It’s a long-running joke in my house that we’re not allowed to curse. And by curse, I mean anything as strong as an innocent “damn”. My sister and I are highly amused by my mother’s insistence upon this rule, and the fact that till date, with us at ages 16 and 20 respectively, everyone around the dinner table will gasp if even the mildest form of profanity escapes anyone’s lips. Of course, we find ways around it, my mother herself in particular. For instance, the time when someone was referred to as “a real A.H.”. It took us a while, but when a few days later she commented (talking about our cat), “look at her lifting her tail like that shamelessly; Apollo, we don’t want to see your A.H.,” the penny dropped.
Growing up, the lack of profanity always came most naturally to me, and it become something I inculcated into my identity to quite a strong extent. Thus, when all my friends went through the “saying bad words in hushed tones because it’s cool” phase in school, I merely watched from the sidelines, uncomfortably. When the novelty of the word wore off and it became something more naturally said by everyone, there was an unspoken rule that around me, everyone’s language was a little milder. And even today, at almost 21, anyone who knows me at all knows that I will not say certain words, not even if you beg me, and ideally not even if I’m reading them out of a book. It’s just a strong part of who I am.
The reason why I censor myself is quite simple to me – most swear words have a negative connotation, and I have no intention of spreading that. Further, as I mentioned above, it’s something that has become quintessentially me. I don’t even consider it censoring, because it is not like I think differently from how I speak. If there’s a word I will not say, chances are you won’t find me thinking it either. I simply don’t feel a need to use such words to express myself.
Naturally, like I’m sure anyone who doesn’t curse has experienced, I have had numerous conversations on the topic with people who think what I do is unnecessary. “It’s just a word” is the most common defence I’m offered, and I won’t deny the sentiment – but it can still remain ‘just a word’ that I do not wish to say. Of course, there is the whole other argument that by censoring ourselves we are giving otherwise meaningless words power. By this logic, if we were all to normalise the use of every other term, be it derogatory slurs, racist slang or simply crude language, we could effectively render those words entirely meaningless.

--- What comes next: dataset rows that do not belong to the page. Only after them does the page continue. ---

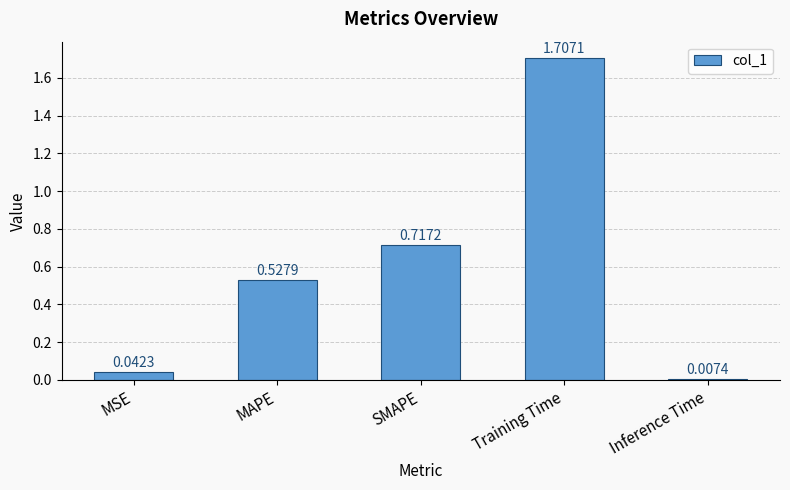

What is the change in value from MAPE to SMAPE?

+0.2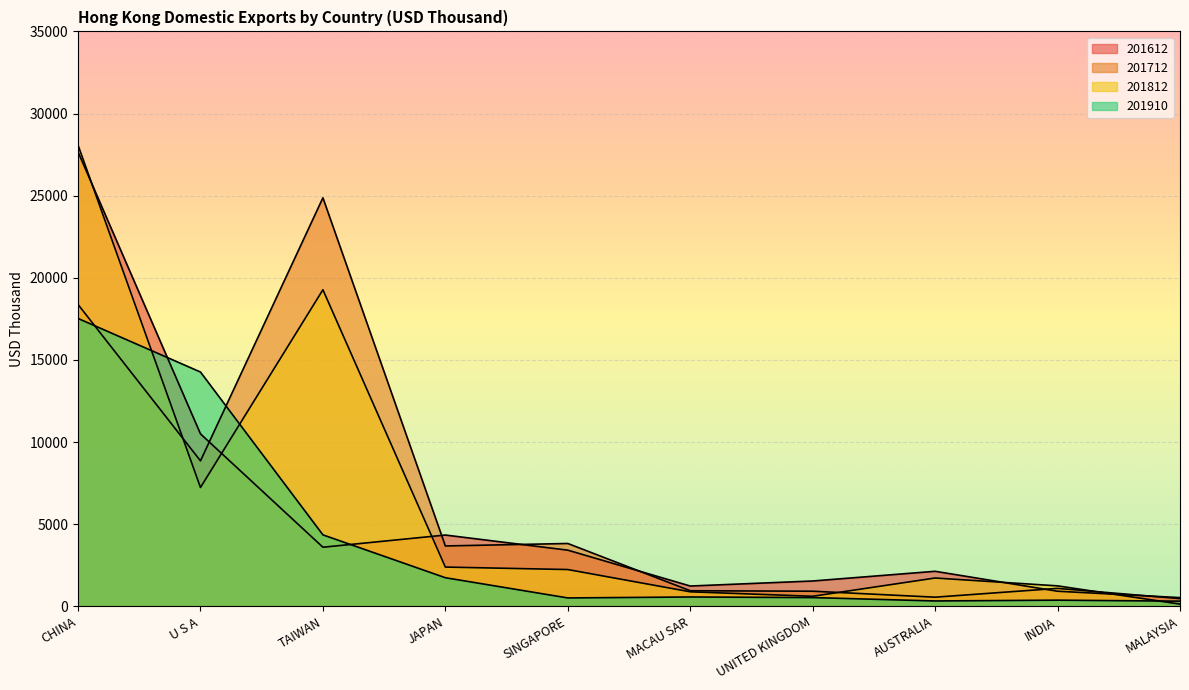

Reading right to left, transcribe all the data shown in this chart.

201612: MALAYSIA=530.0	INDIA=919.6	AUSTRALIA=2133.0	UNITED KINGDOM=1542.2	MACAU SAR=1236.0	SINGAPORE=3419.9	JAPAN=4339.7	TAIWAN=3598.6	U S A=10499.3	CHINA=27661.6
201712: MALAYSIA=469.2	INDIA=1093.3	AUSTRALIA=556.8	UNITED KINGDOM=920.5	MACAU SAR=948.2	SINGAPORE=3825.6	JAPAN=3675.1	TAIWAN=24870.4	U S A=8856.7	CHINA=18375.8
201812: MALAYSIA=135.1	INDIA=1245.8	AUSTRALIA=1723.8	UNITED KINGDOM=611.3	MACAU SAR=883.8	SINGAPORE=2239.1	JAPAN=2389.9	TAIWAN=19271.6	U S A=7235.4	CHINA=28077.4
201910: MALAYSIA=313.5	INDIA=376.0	AUSTRALIA=326.8	UNITED KINGDOM=533.3	MACAU SAR=569.0	SINGAPORE=511.1	JAPAN=1741.8	TAIWAN=4350.8	U S A=14263.4	CHINA=17524.9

I like and appreciate this ideology, and I think it would be great if we could remove such taboos entirely. However, this is one thing I remain stubborn on, as I have heard words like the dreaded f-word used so often in anger and hatred, that I cannot change that image in my head. It’s the reason I don’t say it even if I’m pleaded with, although I can be convinced to say words of similar meaning in other languages if I’m merely saying them with no meaning, for the amusement of my friends. I can say some of these words only because they mean nothing to me, and I am not expressing anything by them.
There have apparently been studies that show that swearing makes people more honest, more intelligent, and more resistant to pain. While I’m not doubting the legitimacy of the studies, at a personal level, I entirely disagree (primarily with the honesty one). It has made me more accepting of people who do, though, as I can appreciate that just as it is a choice for me to express myself in one way, the opposite is their way of expressing themselves.
It paints a funny image in my head when I imagine growing up and having kids and watching them stumble through discovering expletives for the first time (at younger and younger ages, lately), while I myself remain unable to say the words that they are uttering. Unless, of course, my quirk gets passed on, and we remain one odd family of pure mouthed individuals in this otherwise profanity-filled world.